Thiruvananthapuram: In yet another first, the Kerala State has managed to get 1,08,057 literate in a span of four years between (2016-2020). The education department officials say that a majority of them belong to the marginalized sections of the society.
In the last few years there is a huge influx of migrant workers from other states to Kerala who form a major workforce in construction and other sectors. The state being on the coast has a sizable fisherfolk who hitherto did not get good education. Officials say that tribals, fisherfolk and migrants were roped in for literacy.
The Kerala State Literacy Mission Authority (KSLMA), an autonomous institution under the General Education Department, Government of Kerala has taken up several measures to improve the literacy levels in the state.
Besides those who learnt their first letters through the KSLMA programmes, a total of 1,35,608 people including women have cleared its various equivalency programmes- 24,148 students (fourth standard), 21, 950 (seventh standard), 64,663 (10th), 24,847 (plus two), as per the figures released by the Authority.
Interestingly, only 4,600 people had achieved literacy through state government programmes during the period 2011-2015, during the tenure of the previous UDF government.
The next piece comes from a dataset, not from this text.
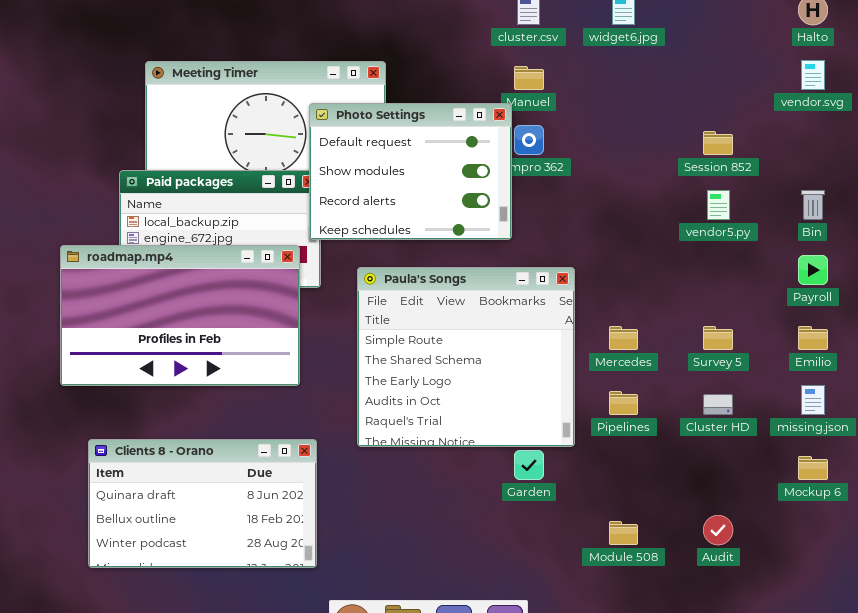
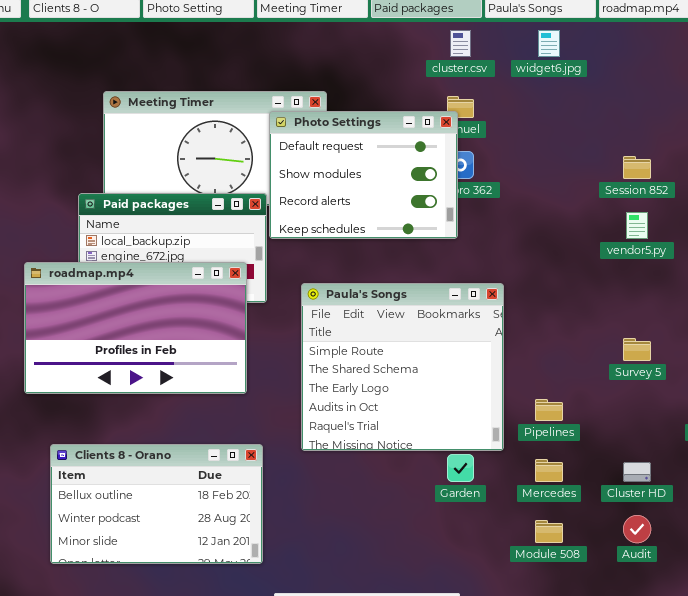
Photo Settings: [309,103,512,240] -> [269,111,458,239], moved
Mercedes: [609,326,638,350] -> [535,459,563,482], moved
Cluster HD: [703,394,733,415] -> [623,462,651,482], moved
Clients 8 - Orano: [88,439,317,568] -> [50,444,263,564], scrolled down 1 row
“After the much touted total literacy programme during 1990s, Kerala had given more prominence to primary education than the eradication of illiteracy in the later decades. After so many years, it was during the last four years under the present government that total literacy campaign was given due importance,” a KSLMA official said.
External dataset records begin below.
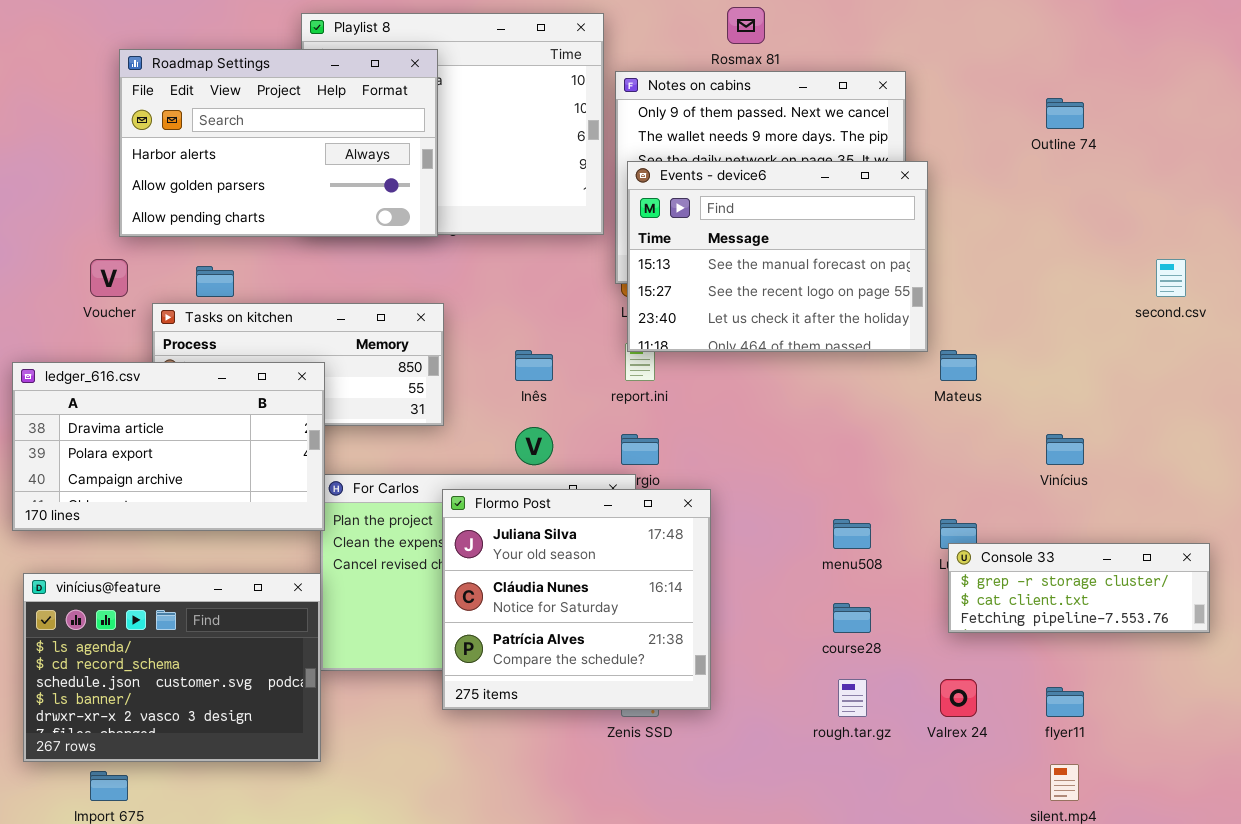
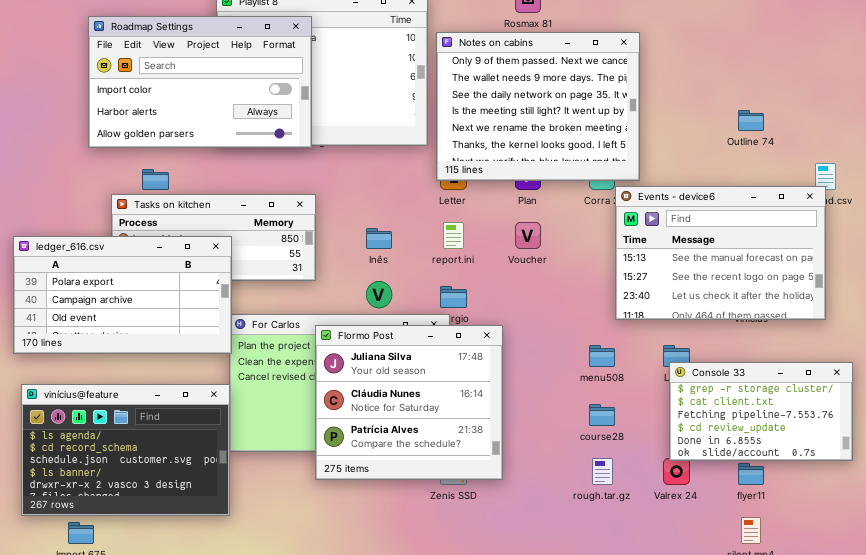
Roadmap Settings: [119,49,438,237] -> [88,16,312,148], scrolled up 1 row
Outline 74: [1046,98,1084,129] -> [738,110,764,131], moved
Events - device6: [627,161,928,352] -> [615,186,826,320], moved
Voucher: [90,259,128,297] -> [515,222,541,249], moved
ledger_616.csv: [12,362,325,531] -> [13,236,232,354], scrolled down 1 row
Console 33: [948,543,1210,633] -> [669,362,853,461], resized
As per the state Planning Board figures 2011, there are 18 lakh illiterate people in Kerala, he said. KSLMA director P S Sreekala said the achievement in the literacy and education sector was the result of special drives implemented by the agency focusing on the marginalised areas including tribal colonies and fishing hamlets.
Listing out various projects by the Literacy Mission, she said 12,968 people became literate through the special tribal literacy drive implemented in Wayanad and Attappady in Palakkad district, one of the largest and most backward tribal settlements in the southern state.
A total of 11,941 people achieved literacy through the “Aksharasagaram” project, a literacy-cum-equivalency project implemented in coastal areas of the state, she said.
“Changathi” drive helped over 5,400 migrant workers to learn Malayalam while 3,188 people turned literate through the “Navachethana”, an initiative envisaged to eradicate illiteracy in scheduled caste (SC) colonies, the official added.